- [Data excerpts]:

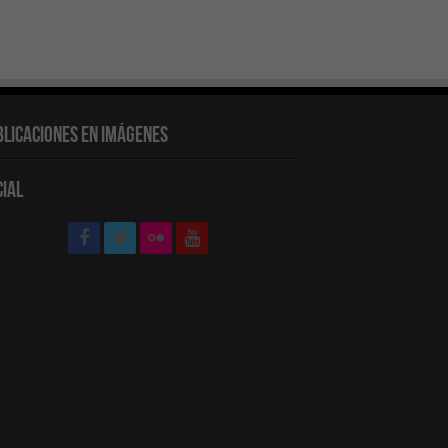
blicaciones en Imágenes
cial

--

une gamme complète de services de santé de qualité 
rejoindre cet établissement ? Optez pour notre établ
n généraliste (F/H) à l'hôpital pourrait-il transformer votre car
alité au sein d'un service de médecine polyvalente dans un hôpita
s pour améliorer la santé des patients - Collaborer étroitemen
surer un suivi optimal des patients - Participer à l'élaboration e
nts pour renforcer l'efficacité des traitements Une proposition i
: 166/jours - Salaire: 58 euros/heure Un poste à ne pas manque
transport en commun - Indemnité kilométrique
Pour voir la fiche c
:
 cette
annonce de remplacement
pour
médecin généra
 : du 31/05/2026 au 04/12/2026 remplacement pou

* * *

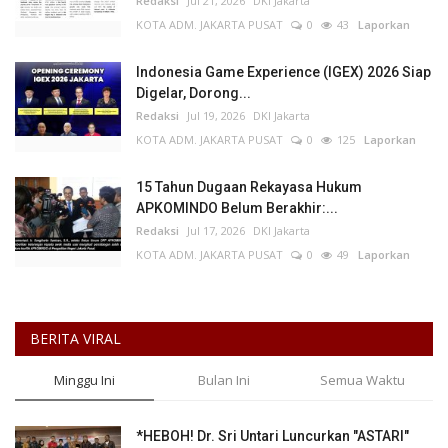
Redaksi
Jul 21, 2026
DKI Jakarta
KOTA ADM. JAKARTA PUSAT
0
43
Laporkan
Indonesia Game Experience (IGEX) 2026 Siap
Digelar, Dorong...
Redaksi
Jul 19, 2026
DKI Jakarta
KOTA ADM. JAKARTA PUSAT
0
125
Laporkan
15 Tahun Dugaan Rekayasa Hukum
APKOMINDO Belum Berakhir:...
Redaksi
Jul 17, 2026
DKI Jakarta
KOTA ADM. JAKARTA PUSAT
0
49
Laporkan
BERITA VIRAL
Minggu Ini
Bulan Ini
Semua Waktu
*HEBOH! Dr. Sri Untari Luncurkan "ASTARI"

- [To do]: Going through the material above, tally each line holding the word "remplacement", then give the total and nothing else.

- [Answer box]: 2